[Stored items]
- - -

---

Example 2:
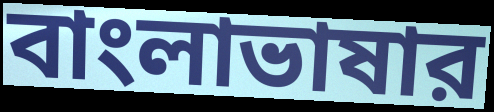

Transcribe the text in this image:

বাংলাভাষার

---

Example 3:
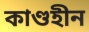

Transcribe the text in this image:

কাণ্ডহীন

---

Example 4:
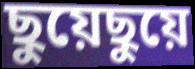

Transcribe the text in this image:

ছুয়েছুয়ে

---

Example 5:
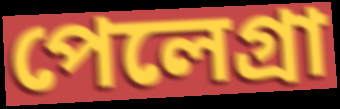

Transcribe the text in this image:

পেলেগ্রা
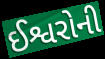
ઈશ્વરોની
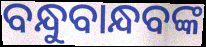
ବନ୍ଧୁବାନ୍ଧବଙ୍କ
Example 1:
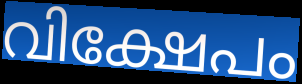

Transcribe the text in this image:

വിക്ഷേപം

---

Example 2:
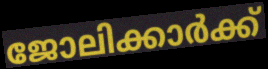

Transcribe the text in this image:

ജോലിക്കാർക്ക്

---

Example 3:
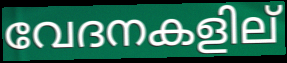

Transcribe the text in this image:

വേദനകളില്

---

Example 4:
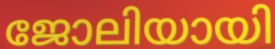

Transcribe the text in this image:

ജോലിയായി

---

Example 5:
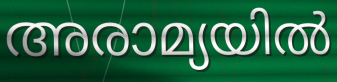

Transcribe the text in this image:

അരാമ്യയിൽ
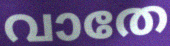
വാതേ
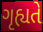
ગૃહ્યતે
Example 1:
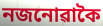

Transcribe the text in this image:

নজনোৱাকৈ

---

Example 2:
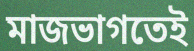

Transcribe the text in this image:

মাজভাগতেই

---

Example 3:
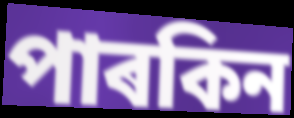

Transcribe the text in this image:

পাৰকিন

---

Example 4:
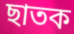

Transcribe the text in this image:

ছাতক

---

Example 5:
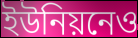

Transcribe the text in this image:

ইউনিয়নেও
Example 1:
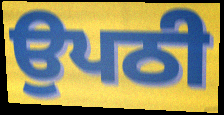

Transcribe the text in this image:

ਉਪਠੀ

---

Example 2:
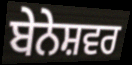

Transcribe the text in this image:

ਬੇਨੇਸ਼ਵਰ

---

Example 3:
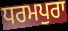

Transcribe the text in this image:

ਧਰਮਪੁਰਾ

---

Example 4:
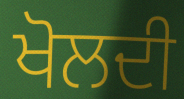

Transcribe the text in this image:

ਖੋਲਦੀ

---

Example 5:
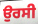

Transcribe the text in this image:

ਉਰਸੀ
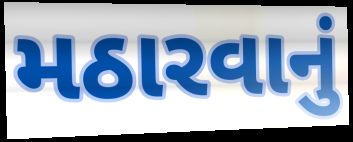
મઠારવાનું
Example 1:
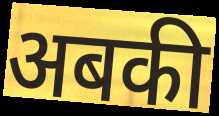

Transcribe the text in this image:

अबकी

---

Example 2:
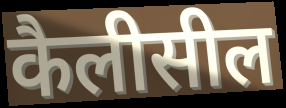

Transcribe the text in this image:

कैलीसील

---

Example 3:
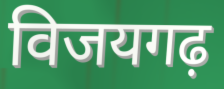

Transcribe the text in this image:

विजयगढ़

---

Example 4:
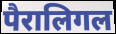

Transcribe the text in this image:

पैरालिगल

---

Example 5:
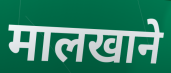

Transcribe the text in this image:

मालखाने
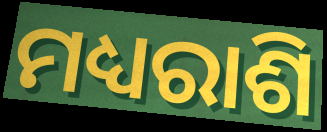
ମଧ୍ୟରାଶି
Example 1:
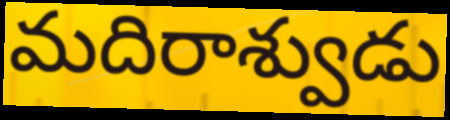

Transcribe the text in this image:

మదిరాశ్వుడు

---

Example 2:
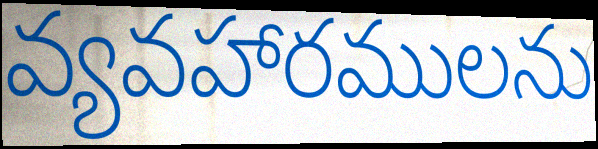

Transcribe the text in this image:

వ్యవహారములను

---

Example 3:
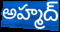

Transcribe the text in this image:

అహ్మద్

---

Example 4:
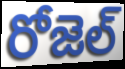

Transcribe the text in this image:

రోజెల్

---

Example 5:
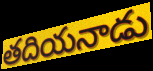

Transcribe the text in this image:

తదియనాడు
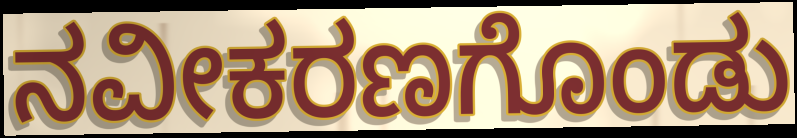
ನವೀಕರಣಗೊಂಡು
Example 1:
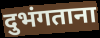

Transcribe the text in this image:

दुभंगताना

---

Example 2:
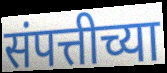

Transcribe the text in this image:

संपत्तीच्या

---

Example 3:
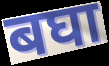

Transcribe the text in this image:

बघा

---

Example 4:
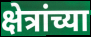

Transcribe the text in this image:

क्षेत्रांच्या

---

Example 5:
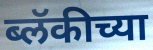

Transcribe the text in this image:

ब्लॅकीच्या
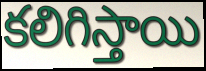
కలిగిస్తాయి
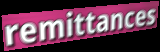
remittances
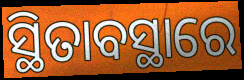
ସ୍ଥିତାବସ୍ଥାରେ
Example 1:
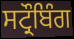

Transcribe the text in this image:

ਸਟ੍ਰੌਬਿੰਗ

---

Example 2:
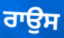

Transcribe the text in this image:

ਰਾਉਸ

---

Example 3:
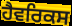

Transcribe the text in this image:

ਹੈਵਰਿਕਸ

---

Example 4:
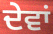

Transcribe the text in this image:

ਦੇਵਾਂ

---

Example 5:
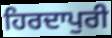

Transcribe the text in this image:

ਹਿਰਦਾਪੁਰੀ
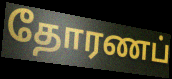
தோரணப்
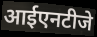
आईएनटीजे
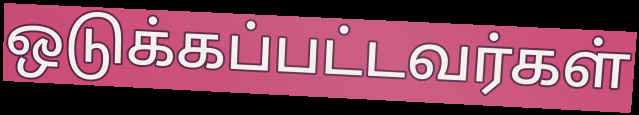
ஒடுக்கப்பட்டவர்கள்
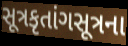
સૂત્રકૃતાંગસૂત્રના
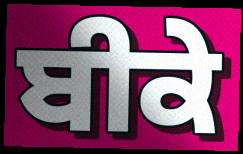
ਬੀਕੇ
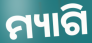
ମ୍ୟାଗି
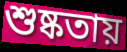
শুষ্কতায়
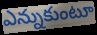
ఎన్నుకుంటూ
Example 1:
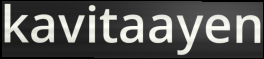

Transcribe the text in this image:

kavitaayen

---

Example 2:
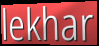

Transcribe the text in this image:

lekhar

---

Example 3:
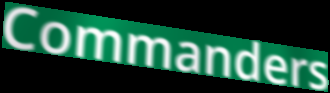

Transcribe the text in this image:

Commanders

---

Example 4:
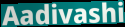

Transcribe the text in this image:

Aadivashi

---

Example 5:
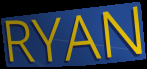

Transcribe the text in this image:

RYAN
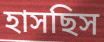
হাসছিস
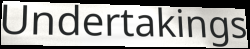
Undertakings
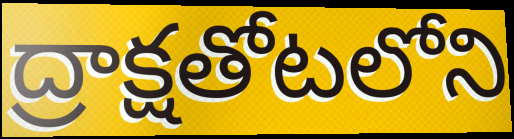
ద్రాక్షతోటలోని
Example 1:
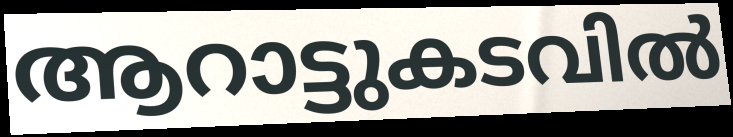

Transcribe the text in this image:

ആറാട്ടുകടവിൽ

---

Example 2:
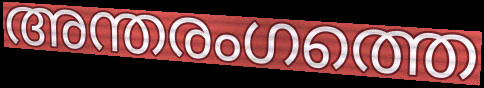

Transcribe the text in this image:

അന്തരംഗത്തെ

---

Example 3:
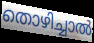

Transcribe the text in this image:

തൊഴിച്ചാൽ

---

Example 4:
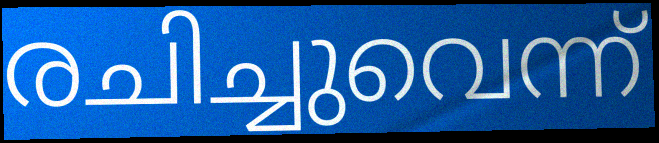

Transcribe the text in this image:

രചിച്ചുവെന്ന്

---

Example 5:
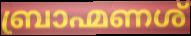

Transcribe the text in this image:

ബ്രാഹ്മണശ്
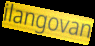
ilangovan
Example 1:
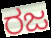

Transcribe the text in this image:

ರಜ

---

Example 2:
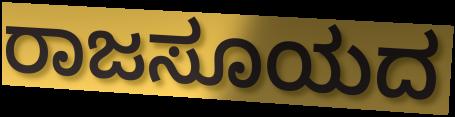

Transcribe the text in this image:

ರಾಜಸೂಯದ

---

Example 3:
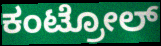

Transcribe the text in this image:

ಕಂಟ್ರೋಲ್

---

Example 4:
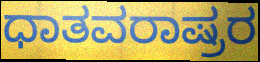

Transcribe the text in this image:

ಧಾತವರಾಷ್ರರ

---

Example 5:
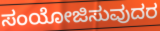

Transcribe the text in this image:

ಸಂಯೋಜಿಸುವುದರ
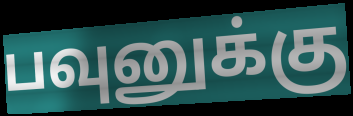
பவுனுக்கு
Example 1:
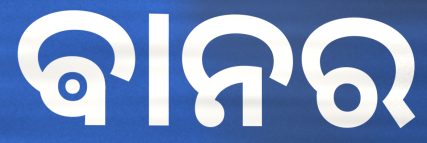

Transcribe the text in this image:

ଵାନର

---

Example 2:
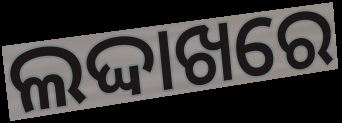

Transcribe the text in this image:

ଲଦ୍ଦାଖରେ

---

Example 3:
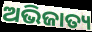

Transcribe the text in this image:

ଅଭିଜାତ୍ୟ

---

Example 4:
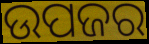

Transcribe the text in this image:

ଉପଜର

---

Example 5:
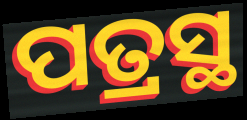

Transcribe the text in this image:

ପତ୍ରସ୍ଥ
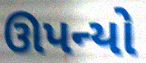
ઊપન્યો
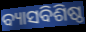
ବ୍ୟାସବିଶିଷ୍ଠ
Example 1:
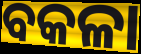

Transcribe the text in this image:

- - -

**ASSIGNMENT:**
Each record should be written out exactly, and each image should be omitted.

**SOLUTION TO THIS TASK:**
---

Example 2:

Transcribe the text in this image:

বাংলাভাষার

---

Example 3:

Transcribe the text in this image:

কাণ্ডহীন

---

Example 4:

Transcribe the text in this image:

ছুয়েছুয়ে

---

Example 5:

Transcribe the text in this image:

পেলেগ্রা
ઈશ્વરોની
ବନ୍ଧୁବାନ୍ଧବଙ୍କ
Example 1:

Transcribe the text in this image:

വിക്ഷേപം

---

Example 2:

Transcribe the text in this image:

ജോലിക്കാർക്ക്

---

Example 3:

Transcribe the text in this image:

വേദനകളില്

---

Example 4:

Transcribe the text in this image:

ജോലിയായി

---

Example 5:

Transcribe the text in this image:

അരാമ്യയിൽ
വാതേ
ગૃહ્યતે
Example 1:

Transcribe the text in this image:

নজনোৱাকৈ

---

Example 2:

Transcribe the text in this image:

মাজভাগতেই

---

Example 3:

Transcribe the text in this image:

পাৰকিন

---

Example 4:

Transcribe the text in this image:

ছাতক

---

Example 5:

Transcribe the text in this image:

ইউনিয়নেও
Example 1:

Transcribe the text in this image:

ਉਪਠੀ

---

Example 2:

Transcribe the text in this image:

ਬੇਨੇਸ਼ਵਰ

---

Example 3:

Transcribe the text in this image:

ਧਰਮਪੁਰਾ

---

Example 4:

Transcribe the text in this image:

ਖੋਲਦੀ

---

Example 5:

Transcribe the text in this image:

ਉਰਸੀ
મઠારવાનું
Example 1:

Transcribe the text in this image:

अबकी

---

Example 2:

Transcribe the text in this image:

कैलीसील

---

Example 3:

Transcribe the text in this image:

विजयगढ़

---

Example 4:

Transcribe the text in this image:

पैरालिगल

---

Example 5:

Transcribe the text in this image:

मालखाने
ମଧ୍ୟରାଶି
Example 1:

Transcribe the text in this image:

మదిరాశ్వుడు

---

Example 2:

Transcribe the text in this image:

వ్యవహారములను

---

Example 3:

Transcribe the text in this image:

అహ్మద్

---

Example 4:

Transcribe the text in this image:

రోజెల్

---

Example 5:

Transcribe the text in this image:

తదియనాడు
ನವೀಕರಣಗೊಂಡು
Example 1:

Transcribe the text in this image:

दुभंगताना

---

Example 2:

Transcribe the text in this image:

संपत्तीच्या

---

Example 3:

Transcribe the text in this image:

बघा

---

Example 4:

Transcribe the text in this image:

क्षेत्रांच्या

---

Example 5:

Transcribe the text in this image:

ब्लॅकीच्या
కలిగిస్తాయి
remittances
ସ୍ଥିତାବସ୍ଥାରେ
Example 1:

Transcribe the text in this image:

ਸਟ੍ਰੌਬਿੰਗ

---

Example 2:

Transcribe the text in this image:

ਰਾਉਸ

---

Example 3:

Transcribe the text in this image:

ਹੈਵਰਿਕਸ

---

Example 4:

Transcribe the text in this image:

ਦੇਵਾਂ

---

Example 5:

Transcribe the text in this image:

ਹਿਰਦਾਪੁਰੀ
தோரணப்
आईएनटीजे
ஒடுக்கப்பட்டவர்கள்
સૂત્રકૃતાંગસૂત્રના
ਬੀਕੇ
ମ୍ୟାଗି
শুষ্কতায়
ఎన్నుకుంటూ
Example 1:

Transcribe the text in this image:

kavitaayen

---

Example 2:

Transcribe the text in this image:

lekhar

---

Example 3:

Transcribe the text in this image:

Commanders

---

Example 4:

Transcribe the text in this image:

Aadivashi

---

Example 5:

Transcribe the text in this image:

RYAN
হাসছিস
Undertakings
ద్రాక్షతోటలోని
Example 1:

Transcribe the text in this image:

ആറാട്ടുകടവിൽ

---

Example 2:

Transcribe the text in this image:

അന്തരംഗത്തെ

---

Example 3:

Transcribe the text in this image:

തൊഴിച്ചാൽ

---

Example 4:

Transcribe the text in this image:

രചിച്ചുവെന്ന്

---

Example 5:

Transcribe the text in this image:

ബ്രാഹ്മണശ്
ilangovan
Example 1:

Transcribe the text in this image:

ರಜ

---

Example 2:

Transcribe the text in this image:

ರಾಜಸೂಯದ

---

Example 3:

Transcribe the text in this image:

ಕಂಟ್ರೋಲ್

---

Example 4:

Transcribe the text in this image:

ಧಾತವರಾಷ್ರರ

---

Example 5:

Transcribe the text in this image:

ಸಂಯೋಜಿಸುವುದರ
பவுனுக்கு
Example 1:

Transcribe the text in this image:

ଵାନର

---

Example 2:

Transcribe the text in this image:

ଲଦ୍ଦାଖରେ

---

Example 3:

Transcribe the text in this image:

ଅଭିଜାତ୍ୟ

---

Example 4:

Transcribe the text in this image:

ଉପଜର

---

Example 5:

Transcribe the text in this image:

ପତ୍ରସ୍ଥ
ઊપન્યો
ବ୍ୟାସବିଶିଷ୍ଠ
Example 1:

Transcribe the text in this image:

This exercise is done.